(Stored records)
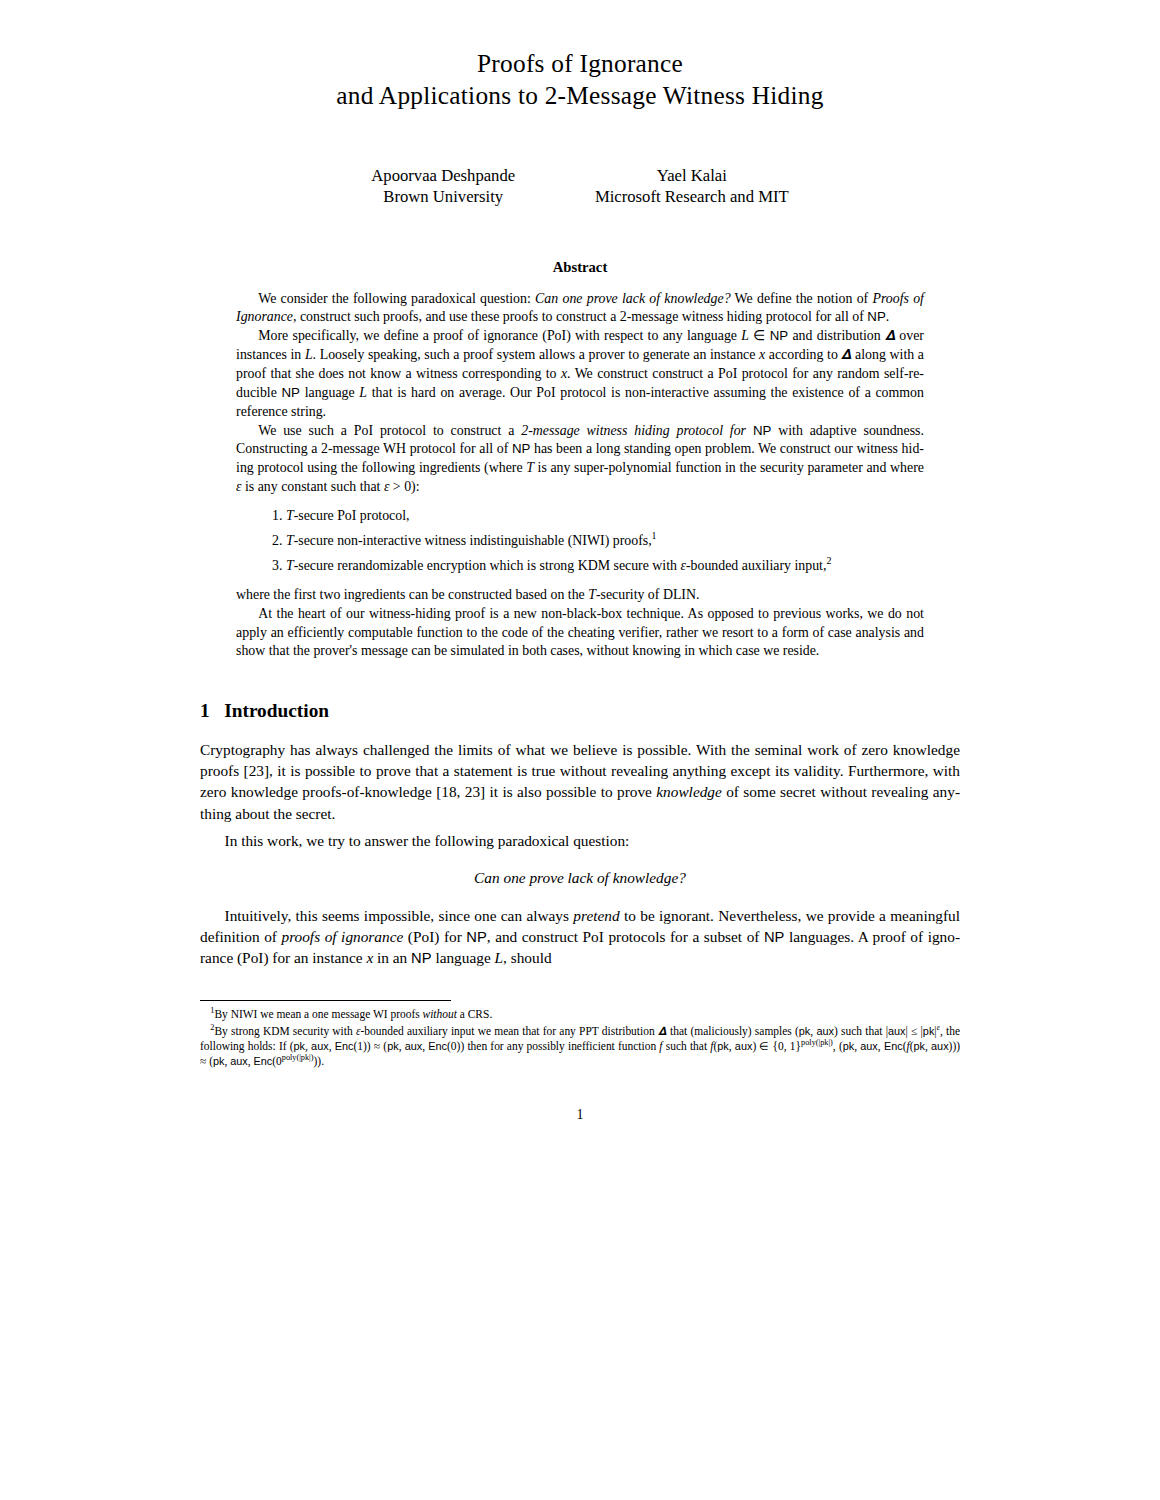Proofs of Ignorance
and Applications to 2-Message Witness Hiding
Apoorvaa Deshpande
Brown University
Yael Kalai
Microsoft Research and MIT
Abstract
We consider the following paradoxical question: Can one prove lack of knowledge? We define the notion of Proofs of Ignorance, construct such proofs, and use these proofs to construct a 2-message witness hiding protocol for all of NP.
More specifically, we define a proof of ignorance (PoI) with respect to any language L ∈ NP and distribution 𝚫 over instances in L. Loosely speaking, such a proof system allows a prover to generate an instance x according to 𝚫 along with a proof that she does not know a witness corresponding to x. We construct construct a PoI protocol for any random self-reducible NP language L that is hard on average. Our PoI protocol is non-interactive assuming the existence of a common reference string.
We use such a PoI protocol to construct a 2-message witness hiding protocol for NP with adaptive soundness. Constructing a 2-message WH protocol for all of NP has been a long standing open problem. We construct our witness hiding protocol using the following ingredients (where T is any super-polynomial function in the security parameter and where ε is any constant such that ε > 0):
T-secure PoI protocol,
T-secure non-interactive witness indistinguishable (NIWI) proofs,1
T-secure rerandomizable encryption which is strong KDM secure with ε-bounded auxiliary input,2
where the first two ingredients can be constructed based on the T-security of DLIN.
At the heart of our witness-hiding proof is a new non-black-box technique. As opposed to previous works, we do not apply an efficiently computable function to the code of the cheating verifier, rather we resort to a form of case analysis and show that the prover's message can be simulated in both cases, without knowing in which case we reside.
1 Introduction
Cryptography has always challenged the limits of what we believe is possible. With the seminal work of zero knowledge proofs [23], it is possible to prove that a statement is true without revealing anything except its validity. Furthermore, with zero knowledge proofs-of-knowledge [18, 23] it is also possible to prove knowledge of some secret without revealing anything about the secret.
In this work, we try to answer the following paradoxical question:
Can one prove lack of knowledge?
Intuitively, this seems impossible, since one can always pretend to be ignorant. Nevertheless, we provide a meaningful definition of proofs of ignorance (PoI) for NP, and construct PoI protocols for a subset of NP languages. A proof of ignorance (PoI) for an instance x in an NP language L, should
1By NIWI we mean a one message WI proofs without a CRS.
2By strong KDM security with ε-bounded auxiliary input we mean that for any PPT distribution 𝚫 that (maliciously) samples (pk, aux) such that |aux| ≤ |pk|ε, the following holds: If (pk, aux, Enc(1)) ≈ (pk, aux, Enc(0)) then for any possibly inefficient function f such that f(pk, aux) ∈ {0, 1}poly(|pk|), (pk, aux, Enc(f(pk, aux))) ≈ (pk, aux, Enc(0poly(|pk|))).
1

- [EXERCISE INSTRUCTIONS]
The required output is the exact lines from the opening line of the entries through the line with "where the first", inclusive, without pictures.

- [TASK RESPONSE]
Proofs of Ignorance
and Applications to 2-Message Witness Hiding
Apoorvaa Deshpande
Brown University
Yael Kalai
Microsoft Research and MIT
Abstract
We consider the following paradoxical question: Can one prove lack of knowledge? We define the notion of Proofs of Ignorance, construct such proofs, and use these proofs to construct a 2-message witness hiding protocol for all of NP.
More specifically, we define a proof of ignorance (PoI) with respect to any language L ∈ NP and distribution 𝚫 over instances in L. Loosely speaking, such a proof system allows a prover to generate an instance x according to 𝚫 along with a proof that she does not know a witness corresponding to x. We construct construct a PoI protocol for any random self-reducible NP language L that is hard on average. Our PoI protocol is non-interactive assuming the existence of a common reference string.
We use such a PoI protocol to construct a 2-message witness hiding protocol for NP with adaptive soundness. Constructing a 2-message WH protocol for all of NP has been a long standing open problem. We construct our witness hiding protocol using the following ingredients (where T is any super-polynomial function in the security parameter and where ε is any constant such that ε > 0):
T-secure PoI protocol,
T-secure non-interactive witness indistinguishable (NIWI) proofs,1
T-secure rerandomizable encryption which is strong KDM secure with ε-bounded auxiliary input,2
where the first two ingredients can be constructed based on the T-security of DLIN.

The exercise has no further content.